The day we have been looking forward to arrives, free pancake breakfast. We are a bit tired this morning as last night about 3 AM we awoke, well Kaz woke first then woke me up with “did you hear that noise.” I say “no I was asleep” we listen and then I hear the noise and it’s not Mick, it’s the blooming awning having a wee flap as the wind increased. Should we put it down? No, it’s 3 AM but by 4AM we say stuff it if we wake anyone and the awning is down and packed away.
We had planned an early start in the morning as we intended to head to the Alice Springs Desert Park but we wake up at 7.45 and decide to take it easy and head for pancakes with all the trimmings, maple syrup, cream, butter, sauces, tea and coffee. As get there we can see the line and tag on and meet a couple more Victorians up enjoying some heat. The record for pancakes made is 920 and the record for most eaten by a Men is 14 and a Women is 9. Now how these people managed to get more than one is beyond us as the line we thought was long is now like someone is giving away dollars. We decide one is enough and move on.
We head for the Desert park about 15 minutes away. This place sit’s on a 54 hectare site with 3km of walking tracks. Really worth a visit and has my favourite the Thorny Devil. We start with the bird show and Kaz nearly lost her nose as a couple of birds do some low passes. We take in some living Kangaroos, dingo, snakes, lizards, spiders, scorpions and the Bilby as well as others. This is all with the amazing backdrop of the MacDonnell Ranges. All seen and ticked off, we exit throughout, yes the gift shop. Thinking ahead for a change this morning we decide we will pack a lunch and find a suitable spot when needed. There is no shortage of places to choose from and we settle on the Simpson Gap which is pretty close and is the now usual chasm cut through the rock with a water hole at the entrance. We do the walk then it’s chat and chew time on a nice big rock. As we are eating we get lucky and spot a couple of rock wallabies also having a chew but on spinaflex grass and we end up with some neat shots of them with no one else around.
Kaz decides that today we will do a ride on a camel and we head out to the camel farm just out of Alice. Marcus has been a camelear for many years and strangely I can see some resemblance in his nature and look to his herd. We get put on a camel called Mohammad (yep not going there), who is really placid until it’s time to stand up he makes a crazy roar and I would guess like us all he don’t like the idea of going to work.
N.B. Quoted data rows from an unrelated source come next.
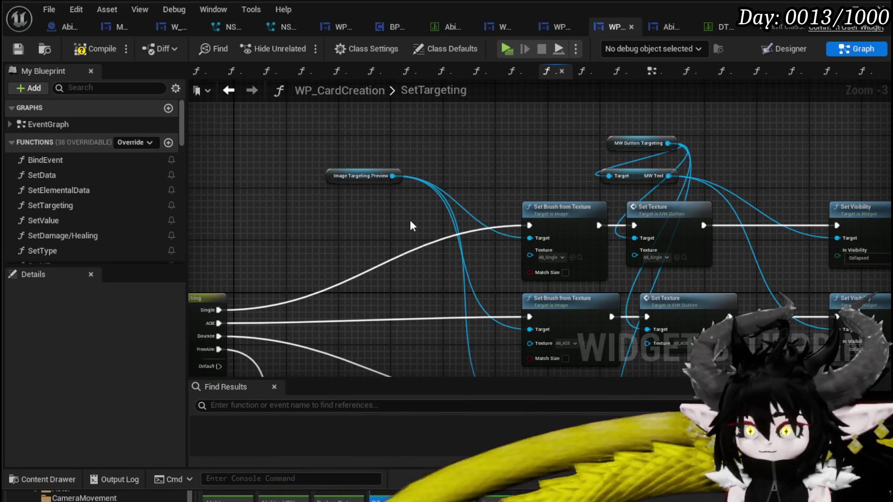
click(361, 176)
key(ctrl+c)
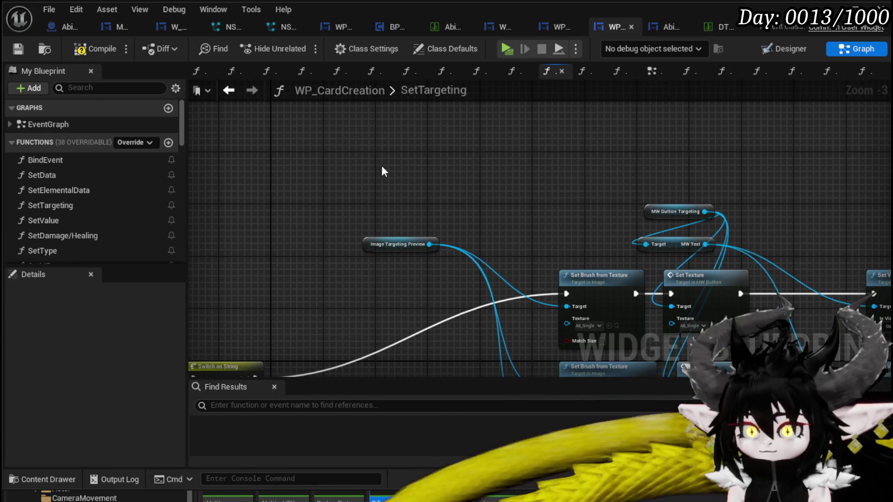
key(ctrl+v)
drag(380, 153, 441, 155)
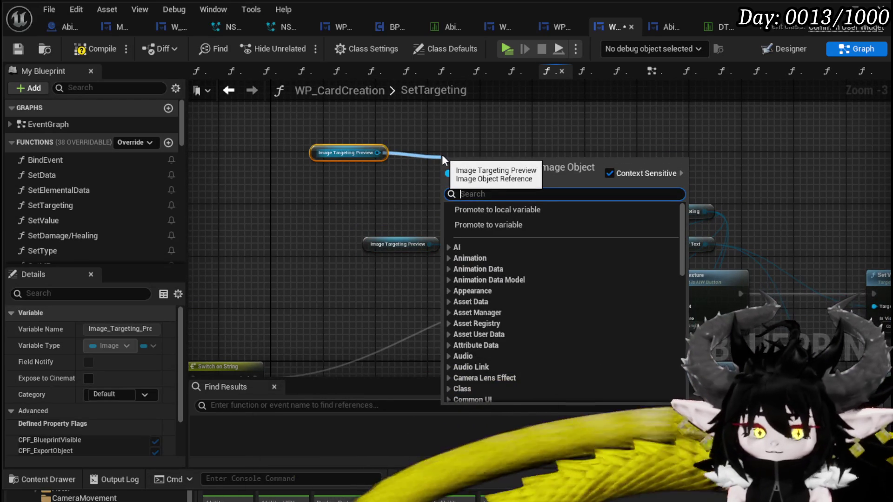
text(==)
key(Return)
scroll(487, 145, up, 2)
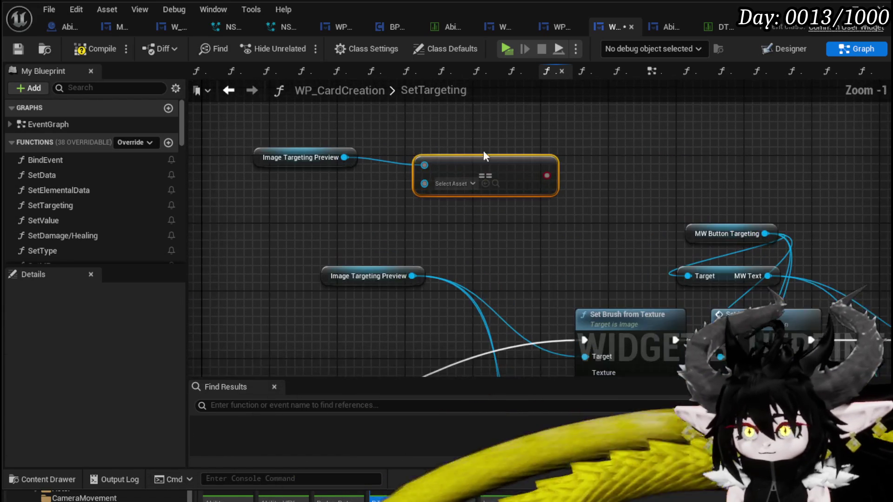
scroll(337, 209, down, 3)
mouse_move(568, 150)
mouse_down()
mouse_move(523, 167)
mouse_move(569, 261)
mouse_move(504, 151)
mouse_up()
scroll(503, 151, up, 5)
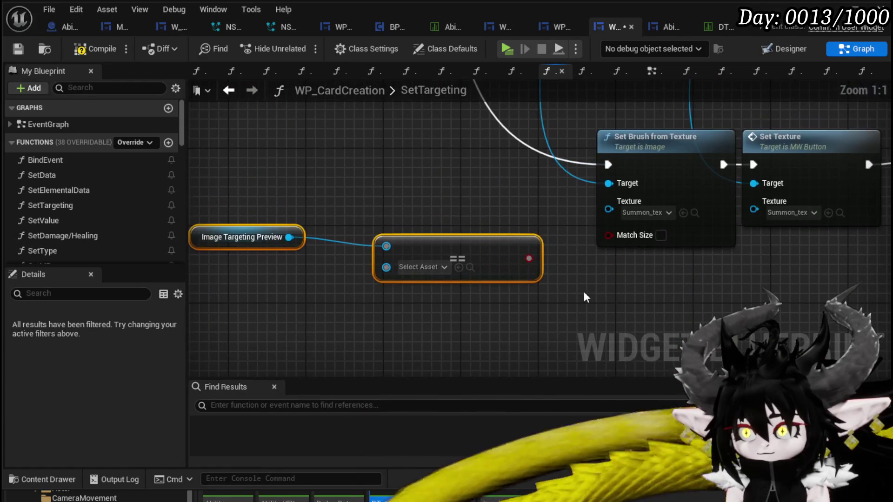
Set the Equal node's comparison asset to Summon_tex.
click(424, 267)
When a camel stands up it’s a bit like a roller coaster as it’s rear goes high in the air and we are scared of face planting, then the front lifts and we are now pretty high off the ground but comfy. It’s pretty hot (sorry) as we take off and gently stroll around for an hour with Mohammad’s mate deciding he not only had to have number ones but also a wee drop of number two’s neither us or Mohammad are happy and hold our collective breaths as we sail on. The entire trip is about an hour and passes really quickly and is certainly worth doing.
We head back, get tea on and start to pack up as we have to leave tomorrow unfortunately. A funny thing happened in camp when Kaz was asked to return the flying fox rope to a six year old who couldn’t reach it amazingly Kaz could. We will be getting the van serviced in Alice before heading north on our next leg.